Flagstaff braces for possibility of more flooding in areas burned by Museum Fire

The City of Flagstaff is getting ready for another rough monsoon, with crews delivering supplies to neighborhoods below the Museum Fire burn scar that were flooded in Summer 2021.

During 2021's summer season, flooding turned streets into raging rivers, and filled homes with water and mud. One video also shows a car that floated downstream.

"We survived last time, thank goodness, but I don’t know if it’s going to get worse or better," said Jeret Richards, who lives in the area.

Starting on May 13, the city is dropping off pallets full of sand bags to the neighborhood hit hard by flooding. This is a change from the past, where residents would fill the sand bags themselves.

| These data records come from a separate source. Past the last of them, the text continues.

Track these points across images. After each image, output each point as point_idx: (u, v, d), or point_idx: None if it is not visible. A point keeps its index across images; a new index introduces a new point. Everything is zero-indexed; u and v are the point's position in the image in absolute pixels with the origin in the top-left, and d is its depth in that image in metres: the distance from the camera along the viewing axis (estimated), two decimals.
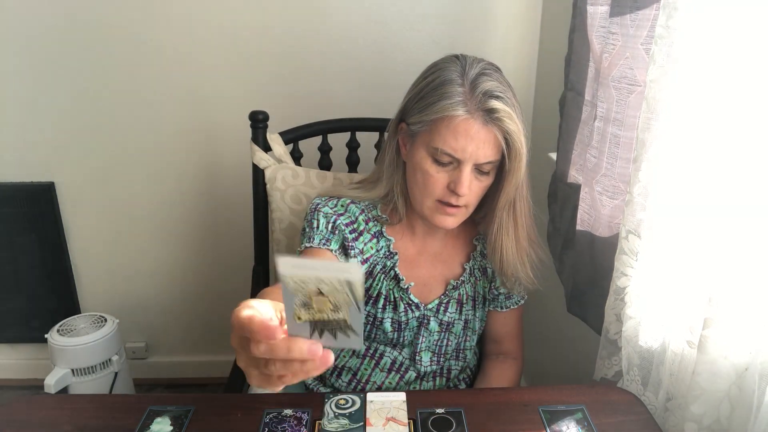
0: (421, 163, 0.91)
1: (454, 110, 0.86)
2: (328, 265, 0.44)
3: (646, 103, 0.82)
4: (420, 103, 0.91)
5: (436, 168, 0.90)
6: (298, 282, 0.44)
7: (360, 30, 1.67)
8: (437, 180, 0.91)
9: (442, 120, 0.87)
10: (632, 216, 0.88)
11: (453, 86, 0.87)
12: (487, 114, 0.86)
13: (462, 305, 1.05)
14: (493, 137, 0.87)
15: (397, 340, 1.03)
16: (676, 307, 0.85)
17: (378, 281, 1.01)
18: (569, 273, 1.20)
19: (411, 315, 1.02)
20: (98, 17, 1.64)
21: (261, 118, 1.30)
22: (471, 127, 0.86)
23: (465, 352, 1.09)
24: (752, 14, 0.68)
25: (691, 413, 0.78)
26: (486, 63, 0.91)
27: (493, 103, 0.85)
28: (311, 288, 0.44)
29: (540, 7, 1.67)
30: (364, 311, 0.48)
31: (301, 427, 0.82)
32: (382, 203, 1.03)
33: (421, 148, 0.91)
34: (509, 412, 0.87)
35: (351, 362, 1.05)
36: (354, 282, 0.43)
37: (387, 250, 1.02)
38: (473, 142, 0.86)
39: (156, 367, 2.09)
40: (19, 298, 1.95)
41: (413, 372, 1.05)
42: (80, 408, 0.89)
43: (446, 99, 0.87)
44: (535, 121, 1.79)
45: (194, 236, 1.92)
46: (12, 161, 1.80)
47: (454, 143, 0.87)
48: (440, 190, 0.91)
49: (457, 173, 0.89)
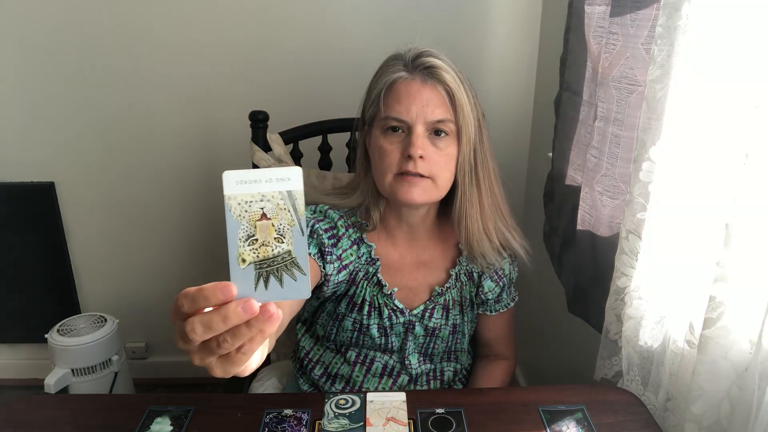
0: (376, 141, 0.93)
1: (394, 75, 0.90)
2: (269, 172, 0.44)
3: (646, 103, 0.82)
4: (368, 95, 0.96)
5: (390, 140, 0.91)
6: (243, 203, 0.45)
7: (360, 30, 1.67)
8: (391, 151, 0.91)
9: (386, 91, 0.91)
10: (632, 216, 0.88)
11: (391, 63, 0.93)
12: (425, 71, 0.89)
13: (448, 311, 1.04)
14: (437, 94, 0.89)
15: (386, 346, 1.02)
16: (676, 307, 0.85)
17: (361, 288, 1.00)
18: (569, 273, 1.20)
19: (396, 320, 1.01)
20: (98, 17, 1.65)
21: (261, 118, 1.31)
22: (411, 86, 0.89)
23: (456, 354, 1.09)
24: (752, 14, 0.68)
25: (691, 413, 0.78)
26: (424, 47, 0.94)
27: (430, 60, 0.89)
28: (255, 210, 0.44)
29: (540, 7, 1.67)
30: (307, 232, 0.48)
31: (301, 427, 0.82)
32: (360, 210, 1.01)
33: (376, 129, 0.94)
34: (509, 412, 0.87)
35: (343, 369, 1.05)
36: (295, 192, 0.44)
37: (368, 256, 1.00)
38: (416, 101, 0.89)
39: (156, 367, 2.09)
40: (19, 298, 1.95)
41: (405, 375, 1.05)
42: (80, 408, 0.89)
43: (386, 73, 0.91)
44: (535, 121, 1.79)
45: (194, 236, 1.92)
46: (12, 161, 1.80)
47: (398, 106, 0.89)
48: (396, 161, 0.90)
49: (410, 138, 0.90)
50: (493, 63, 1.72)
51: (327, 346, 1.07)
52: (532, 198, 1.82)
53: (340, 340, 1.03)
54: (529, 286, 1.19)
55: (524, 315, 1.20)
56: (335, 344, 1.05)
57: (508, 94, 1.77)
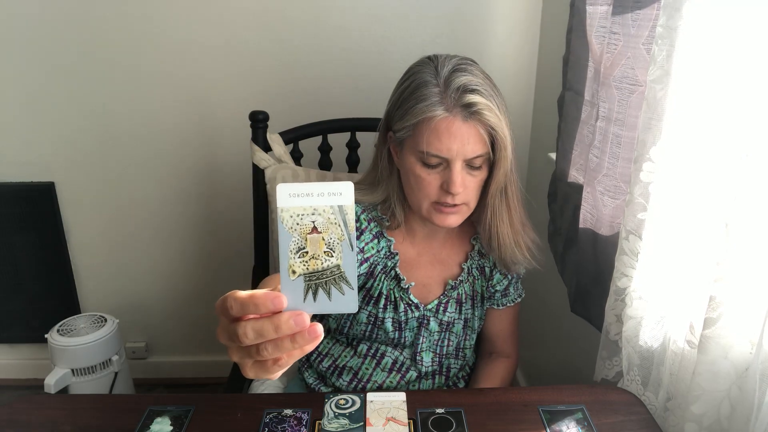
0: (412, 168, 0.92)
1: (433, 111, 0.86)
2: (321, 186, 0.45)
3: (646, 103, 0.82)
4: (400, 110, 0.92)
5: (427, 171, 0.91)
6: (295, 216, 0.45)
7: (360, 30, 1.67)
8: (430, 182, 0.91)
9: (423, 122, 0.88)
10: (633, 216, 0.87)
11: (428, 87, 0.88)
12: (465, 109, 0.86)
13: (461, 305, 1.06)
14: (475, 131, 0.87)
15: (398, 341, 1.03)
16: (676, 307, 0.85)
17: (379, 281, 1.02)
18: (572, 273, 1.20)
19: (411, 315, 1.02)
20: (98, 17, 1.64)
21: (261, 118, 1.31)
22: (452, 124, 0.86)
23: (465, 351, 1.10)
24: (753, 14, 0.68)
25: (691, 413, 0.78)
26: (459, 58, 0.91)
27: (470, 97, 0.86)
28: (306, 223, 0.45)
29: (540, 7, 1.67)
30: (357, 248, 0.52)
31: (301, 427, 0.82)
32: (382, 206, 1.03)
33: (410, 154, 0.92)
34: (509, 412, 0.87)
35: (352, 362, 1.05)
36: (346, 207, 0.45)
37: (388, 250, 1.02)
38: (457, 140, 0.87)
39: (156, 367, 2.09)
40: (19, 298, 1.95)
41: (414, 372, 1.05)
42: (80, 408, 0.89)
43: (423, 101, 0.87)
44: (535, 121, 1.79)
45: (194, 236, 1.92)
46: (12, 161, 1.80)
47: (438, 144, 0.87)
48: (435, 192, 0.92)
49: (448, 173, 0.90)
50: (493, 63, 1.72)
51: (337, 339, 1.08)
52: (532, 198, 1.81)
53: (353, 334, 1.04)
54: (529, 287, 1.19)
55: (525, 315, 1.20)
56: (347, 337, 1.07)
57: (508, 94, 1.76)
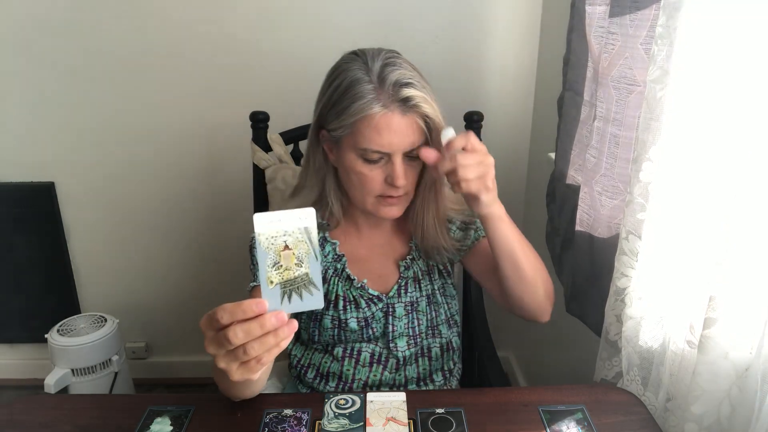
0: (352, 165, 0.92)
1: (370, 108, 0.87)
2: (288, 214, 0.57)
3: (645, 103, 0.82)
4: (334, 110, 0.91)
5: (369, 167, 0.91)
6: (270, 238, 0.57)
7: (360, 30, 1.67)
8: (373, 178, 0.92)
9: (362, 121, 0.88)
10: (632, 216, 0.87)
11: (362, 85, 0.88)
12: (403, 104, 0.87)
13: (419, 281, 1.06)
14: (414, 123, 0.88)
15: (369, 335, 1.03)
16: (676, 307, 0.85)
17: (333, 284, 1.02)
18: (568, 273, 1.20)
19: (375, 308, 1.02)
20: (98, 17, 1.65)
21: (261, 118, 1.31)
22: (391, 120, 0.87)
23: (439, 328, 1.08)
24: (752, 14, 0.68)
25: (691, 413, 0.78)
26: (386, 52, 0.92)
27: (406, 91, 0.86)
28: (279, 243, 0.57)
29: (540, 7, 1.67)
30: (321, 257, 0.69)
31: (301, 427, 0.82)
32: (317, 205, 1.01)
33: (349, 151, 0.92)
34: (509, 412, 0.87)
35: (333, 367, 1.05)
36: (310, 227, 0.57)
37: (334, 253, 1.03)
38: (398, 134, 0.88)
39: (156, 367, 2.09)
40: (19, 298, 1.95)
41: (393, 359, 1.05)
42: (80, 408, 0.89)
43: (360, 99, 0.87)
44: (535, 121, 1.79)
45: (194, 236, 1.92)
46: (12, 161, 1.80)
47: (379, 140, 0.88)
48: (378, 187, 0.92)
49: (390, 166, 0.90)
50: (493, 63, 1.72)
51: (315, 348, 1.08)
52: (532, 198, 1.82)
53: (324, 340, 1.04)
54: None
55: None
56: (321, 344, 1.06)
57: (508, 94, 1.77)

The sandbags and trash bins that not dot neighborhoods in the flood zone give Northeast Flagstaff a look that some are not accustomed to.

"It’s frustrating to come down your street that looks like Beirut," said Paul Teran.

City officials say sandbag deliveries will continue until July.

In addition to sandbags, many hours and dollars have been spent on projects. These projects range from widening roads and washes and building catch basins, to setting up early-warning flood sirens and reshaping parts of the mountain itself.

However, even the brightest engineers can’t know how much the projects might help.

"It is a lot of math, a lot of understanding of the wash in a natural condition, but at the end of the day, it's monsoon storms," said Scott Overton with the City of Flagstaff's Public Works Department.

City leaders say it will take several years for the burn scar to heal, and get things back to the way they were.